Additionally it’s not realistic to cut even refined sugars out of the diet, and it’s certainly not a healthy behaviour if you replace them with artificial sweetener.
Inside good, outside bad, well, renegade at least
Think of sugar as being inside or outside of ‘a cell’ – nutritionists call them intrinsic and extrinsic sugars. If a sugar is intrinsic it comes kind of bound up in a cell, like in fruit for instance. If a sugar is extrinsic it flows about the place unfettered, like in table sugar, and even in honey! Being inside a cell makes it harder for your body to process the sugar, so you get less of a spike.
Extrinsic or the more ‘gangster’ sugars let’s call them 🙂 flood your blood with what it sees as a bit of a mare, so-much-sugar! If sugar is left to flow rampantly through the body it goes about killing cells, including ones in your eyes that make you see – diabetic retinopathy – and including ones that keep your skin together and stop your leg dropping off. Diabetes causes a massive amount of amputations each year, not funny in the least. (25,000 amputations in the UK between 2013-16).
Insulin to the rescue!
But the body has a soldier in the form of insulin.
When you eat, insulin comes out to the police the situation. If your body detects there’s way too much sugar it brings even more insulin out to get rid of it, either by converting it to energy or if you keep on troughing the sugars and overeating or grazing in general it’ll likely go to fat. Your body will go “Oi lads, s/he’s grazing again, bring out the insulin AGAIN and let’s get this sugar out of the blood and into FAT STORAGE!”
And boy does insulin do a fantastic job of shunting it off to be made into fat. Insulin is ‘anabolic’ meaning it helps things to grow, including your fat stores.
If you keep flooding your bod with insulin it gets hacked off eventually and says “bugger off insulin, I’ve had enough of you”, then you get ‘insulin resistant’ and those gangster sugars are free to go about their dastardly deeds making bits of you drop off and generally making you fat and feel bad.

The whole fruit and nothing but the fruit
This is why it’s better to eat whole fruit rather than juice. By juicing a fruit you create extrinsic gangster sugars from what were lovely intrinsic sugars! Same with fruit yoghurt, the fruit has been pulped and the gangster sugars freed from their cells, plus manufacturers add more sugar to it, whereas if you have some plain yoghurt and whole fruit you get a far far lower rise in blood sugar.
So, if you’re partial to cakes, biscuits, chocolate, sweet drinks, puddings, sweetened coffees like caramel macchiato at Costa and you keep eating them all the time you’re treating your body with disrespect – although if it makes you happy then so be it because it’s your body and you never have to do anything anyone else says with regard to it – but it’s my job to make you want to nurture it.

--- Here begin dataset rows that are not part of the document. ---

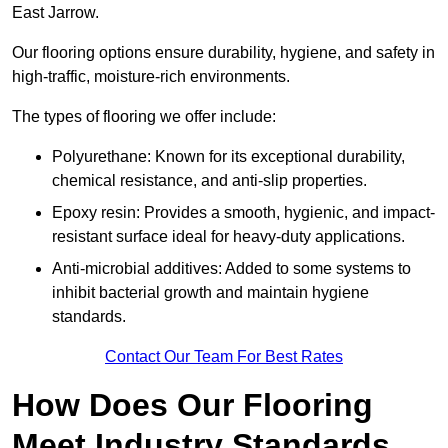
East Jarrow.
Our flooring options ensure durability, hygiene, and safety in
high-traffic, moisture-rich environments.
The types of flooring we offer include:
Polyurethane: Known for its exceptional durability,
chemical resistance, and anti-slip properties.
Epoxy resin: Provides a smooth, hygienic, and impact-
resistant surface ideal for heavy-duty applications.
Anti-microbial additives: Added to some systems to
inhibit bacterial growth and maintain hygiene
standards.
Contact Our Team For Best Rates
How Does Our Flooring
Meet Industry Standards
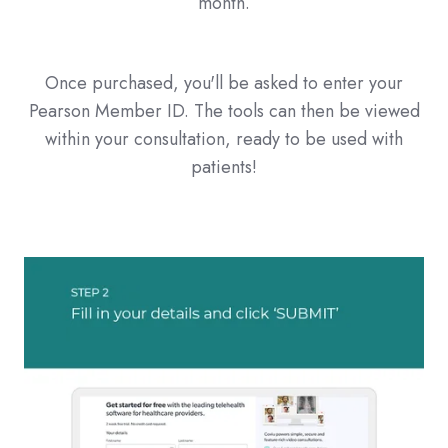
month.
Once purchased, you'll be asked to enter your
Pearson Member ID. The tools can then be viewed
within your consultation, ready to be used with
patients!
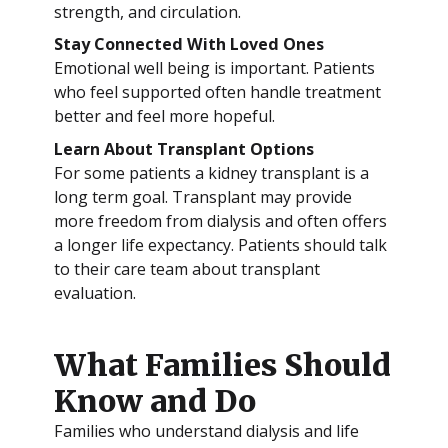
strength, and circulation.
Stay Connected With Loved Ones
Emotional well being is important. Patients
who feel supported often handle treatment
better and feel more hopeful.
Learn About Transplant Options
For some patients a kidney transplant is a
long term goal. Transplant may provide
more freedom from dialysis and often offers
a longer life expectancy. Patients should talk
to their care team about transplant
evaluation.
What Families Should
Know and Do
Families who understand dialysis and life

Anyway, eventually it’s likely you’ll be much fatter and as it takes about 10 years for diabetes to say hello you are prob creating a bit of a time bomb.
What about honey?
Honey has some trace minerals, which is why I write it into the Nutrition for Everyone plan instead of table sugar but you still need a very very steady hand with it and it always needs to go with some protein to slow its sugar release. So adding yoghurt, nuts and seeds to your honey 🙂 is a very wise move, or pref vice versa!
Reduce not remove
It’s OK to eat a bit of cake or a biscuit or whatever is you fancy occasionally, life would be depressing if you thought you never could. But it’s not alright – from a health view – to do that all the time.
Oh and a final note: extrinsic sugars are also produced when you eat crappier carbs like pappy bread etc – it breaks down almost immediately into the hardcore gangster guys.